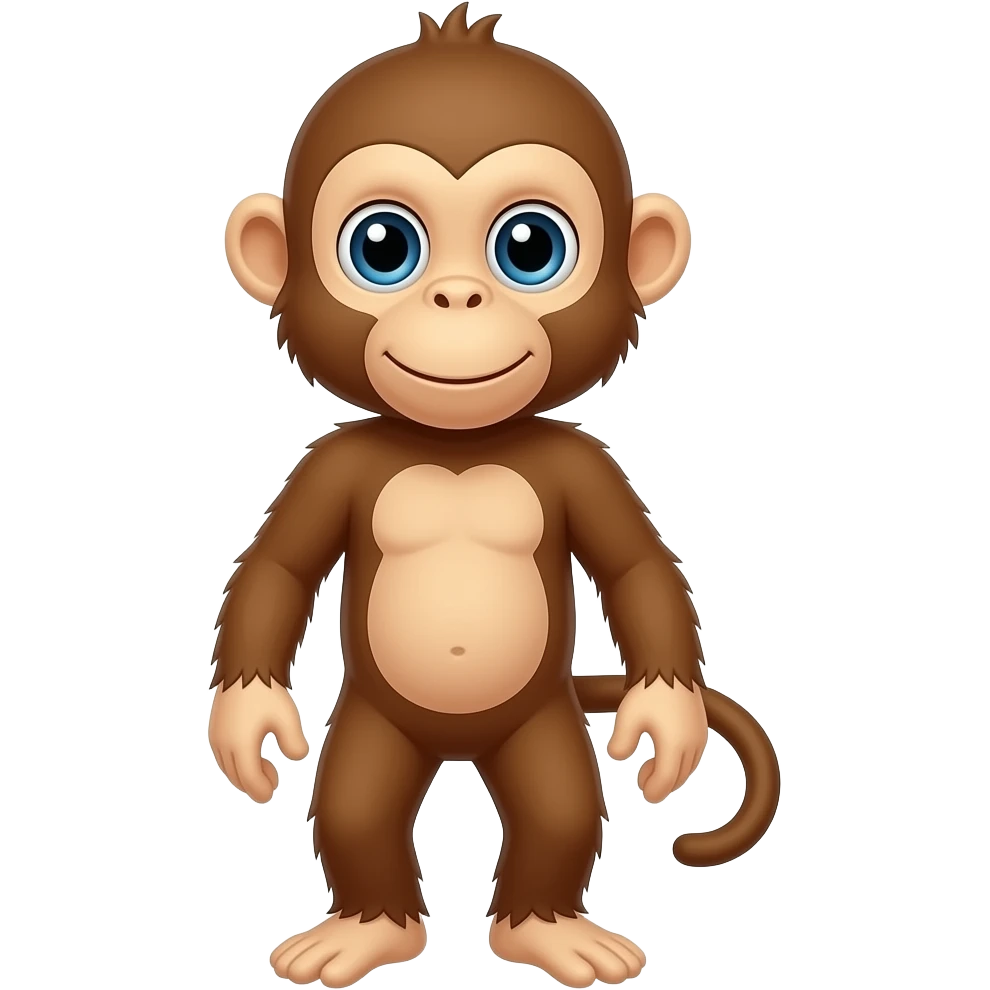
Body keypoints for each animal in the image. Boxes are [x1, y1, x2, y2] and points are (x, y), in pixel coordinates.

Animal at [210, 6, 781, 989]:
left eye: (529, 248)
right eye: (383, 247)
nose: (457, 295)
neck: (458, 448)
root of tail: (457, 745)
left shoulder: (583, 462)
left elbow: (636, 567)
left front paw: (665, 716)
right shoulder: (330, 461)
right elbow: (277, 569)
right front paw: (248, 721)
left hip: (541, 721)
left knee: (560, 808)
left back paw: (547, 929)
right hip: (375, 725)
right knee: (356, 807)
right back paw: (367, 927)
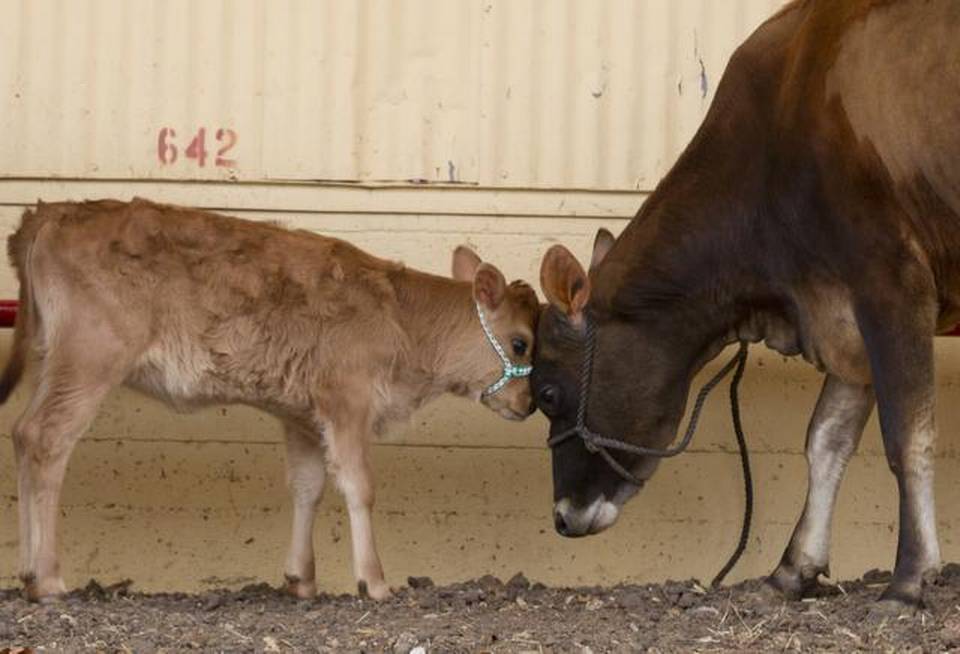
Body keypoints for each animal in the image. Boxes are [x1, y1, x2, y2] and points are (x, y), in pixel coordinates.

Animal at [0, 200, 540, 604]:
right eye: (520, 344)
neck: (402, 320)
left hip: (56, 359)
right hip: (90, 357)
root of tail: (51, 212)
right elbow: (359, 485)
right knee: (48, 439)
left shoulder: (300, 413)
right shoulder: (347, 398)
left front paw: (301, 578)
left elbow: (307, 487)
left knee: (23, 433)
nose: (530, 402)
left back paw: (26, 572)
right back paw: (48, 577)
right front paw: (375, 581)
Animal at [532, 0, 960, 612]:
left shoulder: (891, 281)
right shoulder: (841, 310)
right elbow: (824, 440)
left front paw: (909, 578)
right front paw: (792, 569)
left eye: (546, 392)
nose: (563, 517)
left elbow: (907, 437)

§

§ **Directions for this task**
Beginning with the first entry above, reproduce every line verbatim until the line with "right shoulder: (841, 310)", which is included too; omit pictures.

§ **Task result**
Body keypoints for each animal in the image. Boxes are [x1, y1, x2, y2] and points are (x, y), in pixel coordinates.

Animal at [210, 6, 781, 989]:
left eye: (529, 248)
right eye: (383, 247)
nose: (457, 295)
neck: (458, 448)
root of tail: (457, 745)
left shoulder: (583, 462)
left elbow: (636, 567)
left front paw: (665, 716)
right shoulder: (330, 461)
right elbow: (277, 569)
right front paw: (248, 721)
left hip: (541, 721)
left knee: (560, 808)
left back paw: (547, 929)
right hip: (375, 725)
right knee: (356, 807)
right back paw: (367, 927)
Body keypoints for each animal in the image. Boxes are [x1, y1, x2, y2] and points are (x, y), in pixel coordinates.

Animal at [0, 200, 540, 604]:
right eye: (520, 344)
neck: (402, 320)
left hip: (56, 359)
right hip: (90, 357)
root of tail: (51, 212)
right elbow: (359, 485)
right knee: (48, 439)
left shoulder: (300, 413)
right shoulder: (347, 398)
left front paw: (301, 578)
left elbow: (307, 487)
left knee: (23, 433)
nose: (530, 402)
left back paw: (26, 572)
right back paw: (48, 577)
right front paw: (375, 581)
Animal at [532, 0, 960, 612]:
left shoulder: (891, 281)
right shoulder: (841, 310)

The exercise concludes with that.